Items from a data source:
··········
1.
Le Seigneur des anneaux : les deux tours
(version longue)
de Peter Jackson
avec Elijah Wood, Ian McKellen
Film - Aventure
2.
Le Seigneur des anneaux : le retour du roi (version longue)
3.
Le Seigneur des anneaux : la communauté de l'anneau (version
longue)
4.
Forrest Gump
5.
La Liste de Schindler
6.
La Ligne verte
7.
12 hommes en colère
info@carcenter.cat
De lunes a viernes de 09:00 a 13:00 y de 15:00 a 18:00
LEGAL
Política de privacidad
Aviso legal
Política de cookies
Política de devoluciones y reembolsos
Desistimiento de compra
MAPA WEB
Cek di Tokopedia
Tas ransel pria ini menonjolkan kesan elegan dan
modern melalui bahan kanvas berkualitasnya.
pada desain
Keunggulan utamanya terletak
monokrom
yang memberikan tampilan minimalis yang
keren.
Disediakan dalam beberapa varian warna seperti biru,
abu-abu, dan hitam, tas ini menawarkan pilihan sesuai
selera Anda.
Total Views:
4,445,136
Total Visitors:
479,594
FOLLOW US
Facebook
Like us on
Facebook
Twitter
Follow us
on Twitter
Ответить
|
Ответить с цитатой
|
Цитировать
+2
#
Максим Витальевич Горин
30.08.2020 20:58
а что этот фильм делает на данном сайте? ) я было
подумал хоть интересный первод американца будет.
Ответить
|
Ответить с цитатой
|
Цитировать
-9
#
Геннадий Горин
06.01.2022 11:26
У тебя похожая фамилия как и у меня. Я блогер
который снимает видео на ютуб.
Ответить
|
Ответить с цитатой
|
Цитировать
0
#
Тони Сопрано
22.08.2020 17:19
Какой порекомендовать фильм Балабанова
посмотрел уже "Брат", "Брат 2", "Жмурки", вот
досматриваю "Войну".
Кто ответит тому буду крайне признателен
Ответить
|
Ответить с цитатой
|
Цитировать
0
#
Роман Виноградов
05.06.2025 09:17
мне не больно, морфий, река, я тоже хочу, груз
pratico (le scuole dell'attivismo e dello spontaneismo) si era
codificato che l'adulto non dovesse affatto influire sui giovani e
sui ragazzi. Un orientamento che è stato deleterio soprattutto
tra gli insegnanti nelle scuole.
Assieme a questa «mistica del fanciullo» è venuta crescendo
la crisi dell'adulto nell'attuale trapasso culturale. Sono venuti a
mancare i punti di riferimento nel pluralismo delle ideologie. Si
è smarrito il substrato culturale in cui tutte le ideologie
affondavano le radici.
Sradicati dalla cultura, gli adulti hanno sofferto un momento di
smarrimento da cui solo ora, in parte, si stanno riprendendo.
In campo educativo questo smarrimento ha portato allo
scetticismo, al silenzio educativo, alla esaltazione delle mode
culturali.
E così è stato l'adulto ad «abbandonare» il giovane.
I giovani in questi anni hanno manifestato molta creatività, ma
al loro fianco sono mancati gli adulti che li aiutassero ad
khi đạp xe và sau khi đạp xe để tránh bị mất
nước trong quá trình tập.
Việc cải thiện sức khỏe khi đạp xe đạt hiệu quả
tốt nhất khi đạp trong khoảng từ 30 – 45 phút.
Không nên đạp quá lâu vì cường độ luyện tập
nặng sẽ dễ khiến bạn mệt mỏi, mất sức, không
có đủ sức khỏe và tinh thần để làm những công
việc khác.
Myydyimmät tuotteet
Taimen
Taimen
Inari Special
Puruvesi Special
··········
Copy everything from the start of the records down to the line containing "info@carcenter.cat", renaming "Seigneur" to "Maître" and changing nothing else.

1.
Le Maître des anneaux : les deux tours
(version longue)
de Peter Jackson
avec Elijah Wood, Ian McKellen
Film - Aventure
2.
Le Maître des anneaux : le retour du roi (version longue)
3.
Le Maître des anneaux : la communauté de l'anneau (version
longue)
4.
Forrest Gump
5.
La Liste de Schindler
6.
La Ligne verte
7.
12 hommes en colère
info@carcenter.cat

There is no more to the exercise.